▶ Problem requirements:
Copy the child mortality notes starting at "2/In 2010, a" and ending at "the global community.", and rename "worldwide" as "global".

▶ Excerpted text:
################

2/In 2010, a recent estimate of worldwide mortality in children younger than 5 years of age was published in The Lancet. These and other estimates are currently under review and additional estimates from the United Nations are forthcoming. Given that no global consensus on the best estimate of worldwide child deaths exists at this time, this document will not include a figure of projected lives saved. The U.S. government is committed to reducing the under age 5 mortality rate by 35 percent across assisted countries.
3/The target date was changed from 2017 to 2020 to align GHI’s goal with the goal of the global community.

################

Landmark coordinate records:
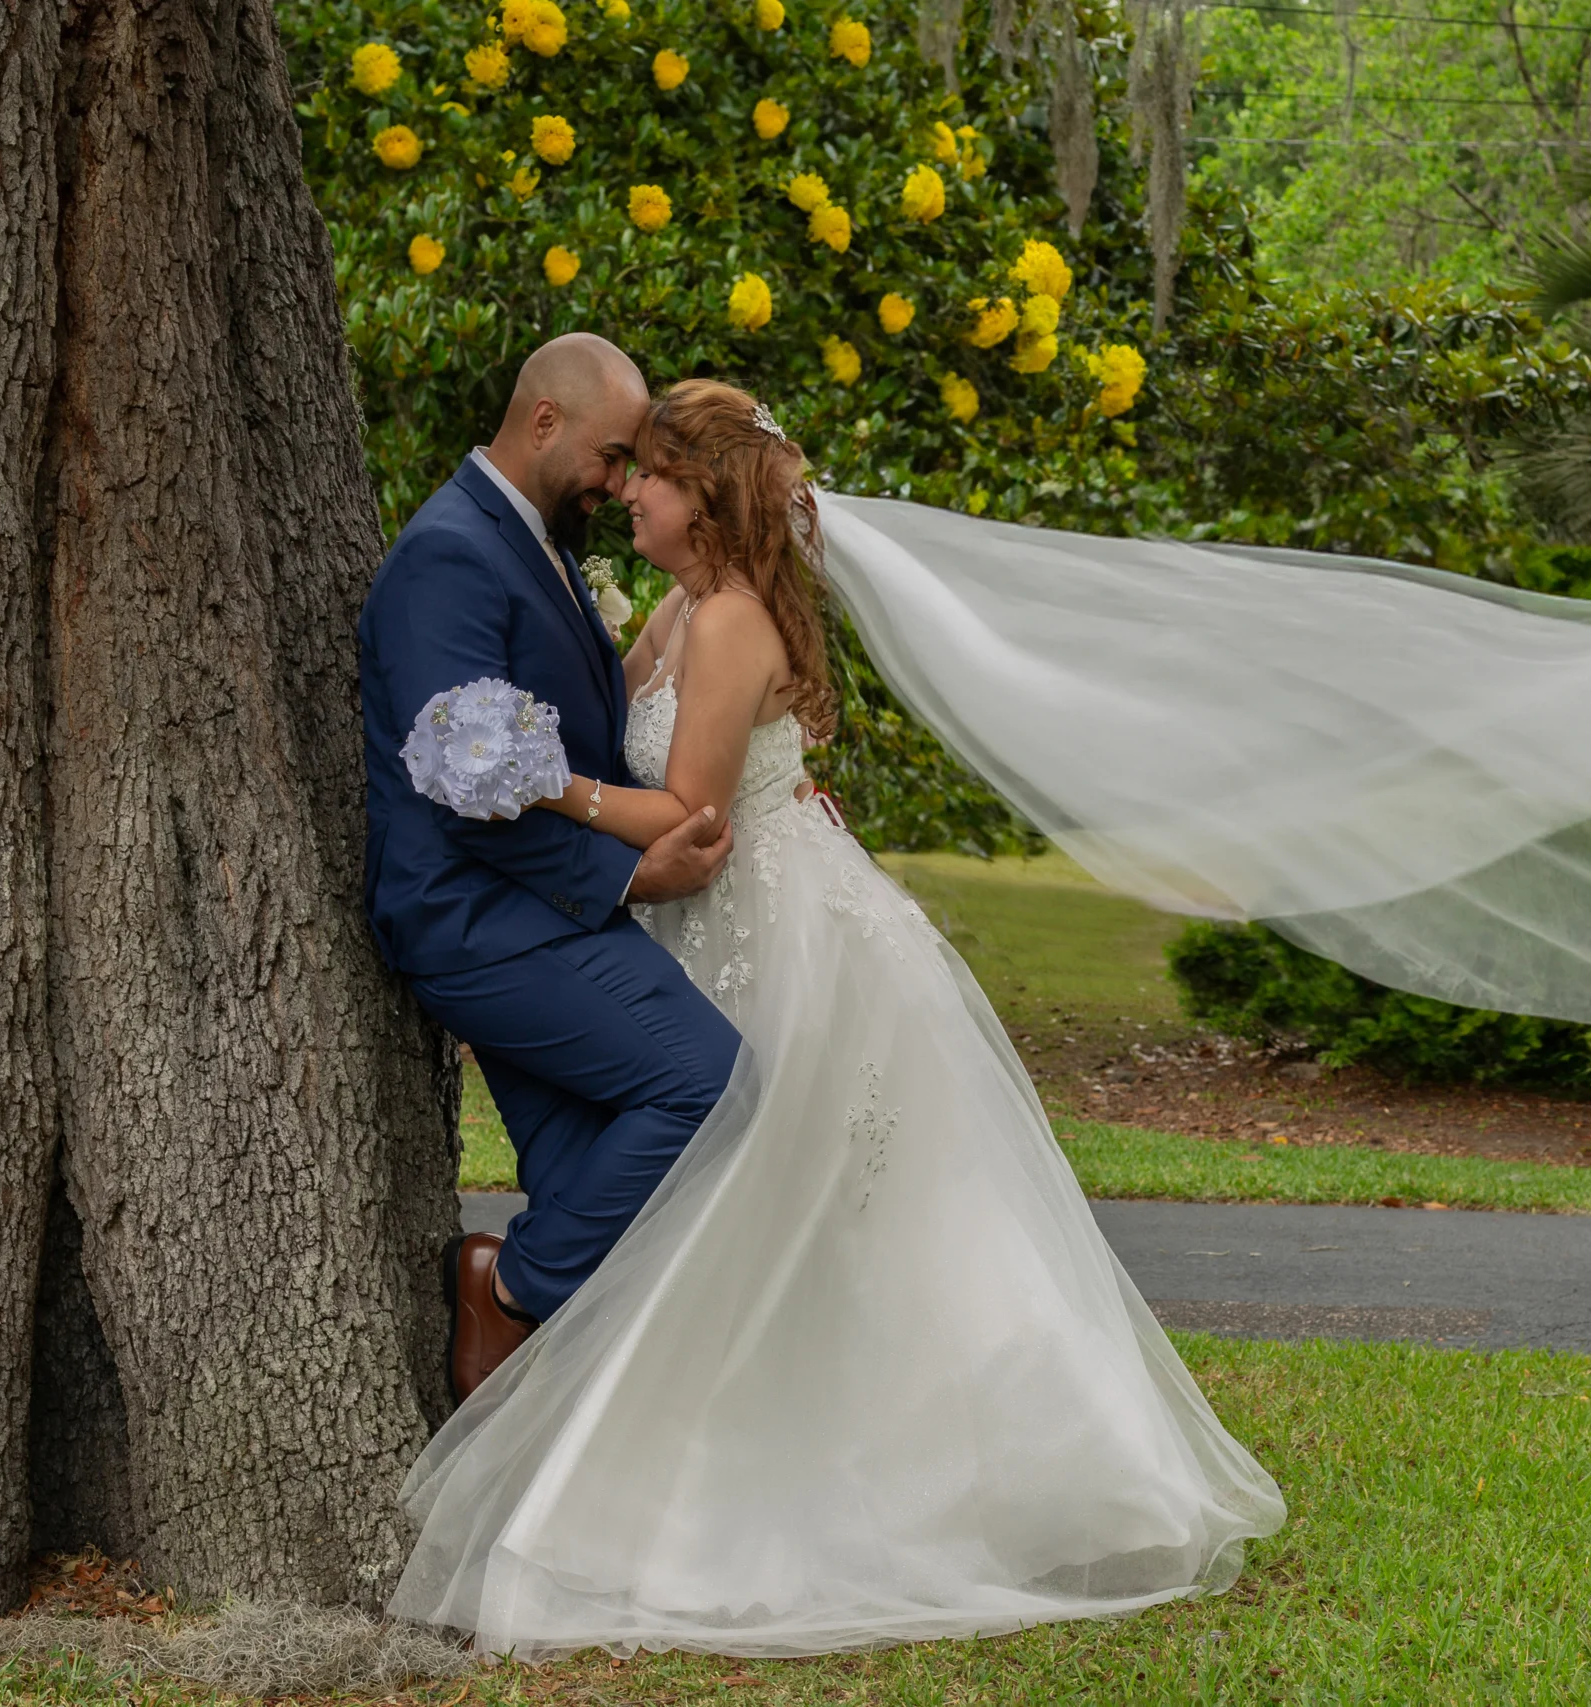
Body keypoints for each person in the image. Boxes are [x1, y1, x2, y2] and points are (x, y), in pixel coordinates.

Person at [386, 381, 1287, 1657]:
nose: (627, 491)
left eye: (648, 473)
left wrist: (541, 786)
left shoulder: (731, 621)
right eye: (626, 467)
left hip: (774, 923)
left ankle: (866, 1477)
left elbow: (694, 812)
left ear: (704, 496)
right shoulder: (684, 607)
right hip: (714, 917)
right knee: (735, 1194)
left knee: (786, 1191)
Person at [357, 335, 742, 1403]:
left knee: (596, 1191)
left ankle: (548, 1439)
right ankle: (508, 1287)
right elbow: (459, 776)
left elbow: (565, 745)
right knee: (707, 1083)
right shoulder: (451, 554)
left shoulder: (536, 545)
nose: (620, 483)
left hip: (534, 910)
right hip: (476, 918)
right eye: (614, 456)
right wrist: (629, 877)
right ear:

################

▶ Exercise result:
2/In 2010, a recent estimate of global mortality in children younger than 5 years of age was published in The Lancet. These and other estimates are currently under review and additional estimates from the United Nations are forthcoming. Given that no global consensus on the best estimate of global child deaths exists at this time, this document will not include a figure of projected lives saved. The U.S. government is committed to reducing the under age 5 mortality rate by 35 percent across assisted countries.
3/The target date was changed from 2017 to 2020 to align GHI’s goal with the goal of the global community.